I've also developed deep anxiety around time management and meetings. I feel I can never relax for fear of missing the next meeting.

I am seeing an excellent therapist who is helping me cope. But I don't want to just cope. I've lost my love for technology, my drive to do more than the bare minimum (which is anathema to my personality up until about 7 months ago).

My interest in code and now expertise in product management leads me to think I could make a good software engineer, provided I put in more training. With my "product sense" I think I'd be pretty desirable to employers.

Any advice would be greatly appreciated. Thank you.


  👤 gnat Accepted Answer ✓
Burnout is brutal. I dug into people's experience of it on Twitter in 2019: https://twitter.com/gnat/status/1082537720335888384

A recurring pattern that I saw was that the pressure of responsibility for others had to be lifted for healing to happen. Some people never returned to a job with responsibility for others -- one friend resigned as team lead and now works as a sole contributor, leaves at 5, and spends time with his family. Responsibility was the thing that had disproportionate weight and any responsibility for others was too much.

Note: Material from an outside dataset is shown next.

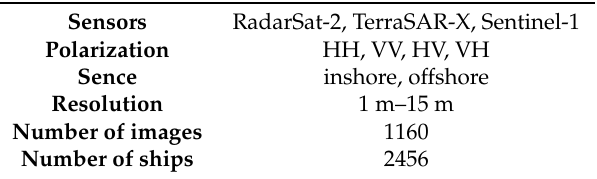
Table 1. Detailed description of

If you do get back into coding, you should interview carefully. Plenty of programming jobs these days are collaborative and meeting-filled. If meetings and social ambiguity have disproportionate crushing weight for you, then you'll need to find a programming job without those. Not to say you can't find a place you will thrive in, but it'll take more of a filter than "programming" to get it.

Good luck!


👤 impowski
The fact that you acknowledge that you are `woman and LGBT` says it all. You either trolling or else.

Western society still amazes me. People are not doing their job and not following the mission just because their company is not inclusive and diverse enough.


👤 icedchai
Several product managers I'm familiar with do the bare minimum. Engineers figure this out real quick and will not respect it. This is why they probably don't answer you in a timely manner. Not saying this is you, but some PMs barely understand their own products and simply forward emails between the customer and the engineering team. They are more like project managers, don't understand the details, and very little value or vision is added.

(As for the meetings, just start skipping some of them. Most meetings are useless and could be emails or a couple lines in slack.)


👤 la64710
General observation: Contrary to all the talk about passion and success , the reality is that making a living and putting food on the table is boring. It was never meant to be fun. We are too lucky and entitled to live in this day and age to expect fun everywhere. That is not the case in reality.

For your specific case I don’t know if your primary reason for working is earning or enjoying?


👤 pamelafox
One thing to consider is whether you’ll be okay with the decreased autonomy as a software engineer, at least in terms of product decisions. Software engineers can often decide how to do something technically, but not necessarily what to do. You could consider a developer advocate role as well, which is a role that benefits from product management skills.